What to do right now
If you run a Galera cluster, the top priority is to update to your series' fixed release (10.6.27 / 10.11.18 / 11.4.12 / 11.8.8 / 12.3.2). That is the root fix. A cluster can be updated one node at a time — a "rolling upgrade" — without taking the service down.
If you cannot update immediately, there are two stopgaps. One is to temporarily turn off the offending notification feature (remove the wsrep_notify_cmd setting). The other is to block the ports the cluster uses for internal communication (4567, 4568, 4444) from untrusted networks. Galera's communication network should never be exposed externally in the first place; restricting it to member servers with a firewall is the baseline. But these only buy time; the root fix is the version update. No real-world attacks have been confirmed so far, but the location of a flaw becomes easier to map once a fix ships, so delay is simply accumulated risk.
A technical view: why an external value becomes a command
All three flaws stem from "pouring a string that came from outside straight into the material used to build a command." When a program invokes another command by stitching it together as one human-readable string, a symbol hidden inside gets read as a command separator, and unintended processing runs. To avoid this, externally sourced values must be passed as "plain data," kept separate from the command, or have dangerous symbols neutralized (escaped) before use.
This "mixing external input into a command" mistake is not confined to one product. The file-sharing software Samba, for instance, had a vulnerability allowing unauthenticated command execution from how values were handled for a password-change script. The more convenient the "call an external script" feature, the faster it becomes an entry point for takeover when the values it receives are weakly validated. As running AI-written code as-is becomes more common, holes that turn input directly into an instruction will keep being a recurring question.

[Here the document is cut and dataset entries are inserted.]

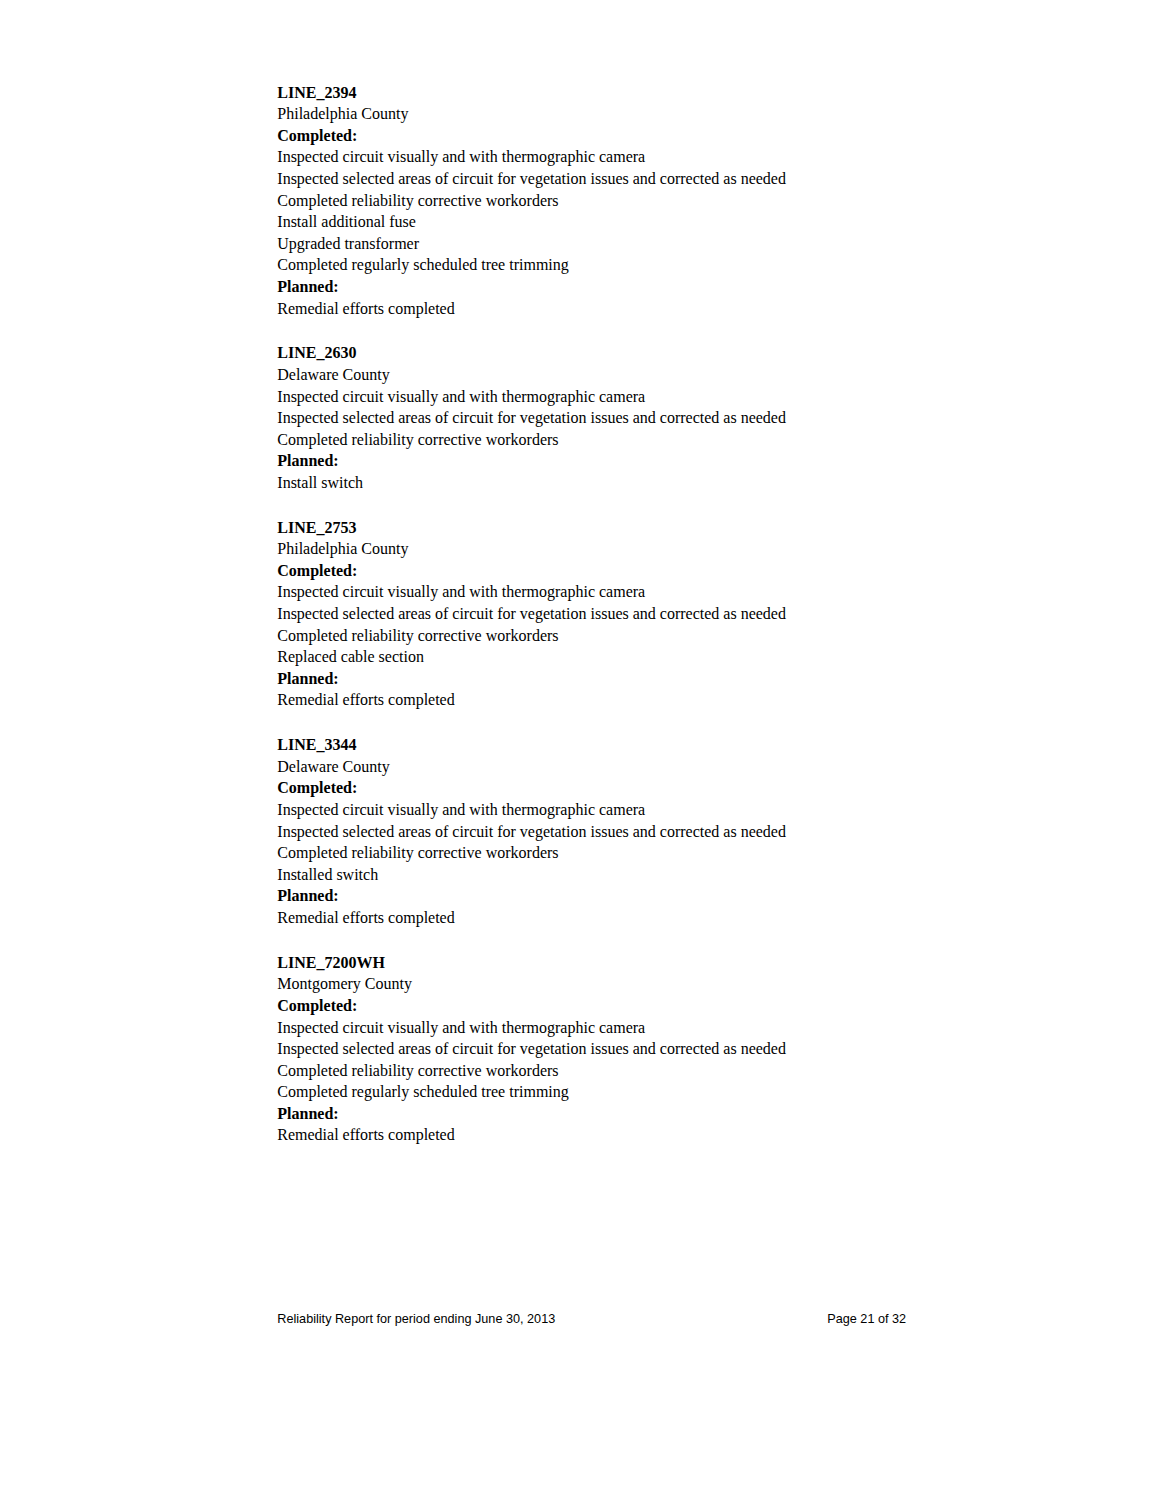LINE_2394
Philadelphia County
Completed:
Inspected circuit visually and with thermographic camera
Inspected selected areas of circuit for vegetation issues and corrected as needed
Completed reliability corrective workorders
Install additional fuse
Upgraded transformer
Completed regularly scheduled tree trimming
Planned:
Remedial efforts completed
LINE_2630
Delaware County
Inspected circuit visually and with thermographic camera
Inspected selected areas of circuit for vegetation issues and corrected as needed
Completed reliability corrective workorders
Planned:
Install switch
LINE_2753
Philadelphia County
Completed:
Inspected circuit visually and with thermographic camera
Inspected selected areas of circuit for vegetation issues and corrected as needed
Completed reliability corrective workorders
Replaced cable section
Planned:
Remedial efforts completed
LINE_3344
Delaware County
Completed:
Inspected circuit visually and with thermographic camera
Inspected selected areas of circuit for vegetation issues and corrected as needed
Completed reliability corrective workorders
Installed switch
Planned:
Remedial efforts completed
LINE_7200WH
Montgomery County
Completed:
Inspected circuit visually and with thermographic camera
Inspected selected areas of circuit for vegetation issues and corrected as needed
Completed reliability corrective workorders
Completed regularly scheduled tree trimming
Planned:
Remedial efforts completed
Reliability Report for period ending June 30, 2013 Page 21 of 32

A mechanism like Galera, where servers automatically talk to each other, tends to be built on the assumption that "the other node is trusted." But that assumption collapses the moment a third party can reach into the cluster's communication network. A design that treats even seemingly harmless information — like a node's name — as "an external, untrusted value" is the fundamental defense against this class of hole.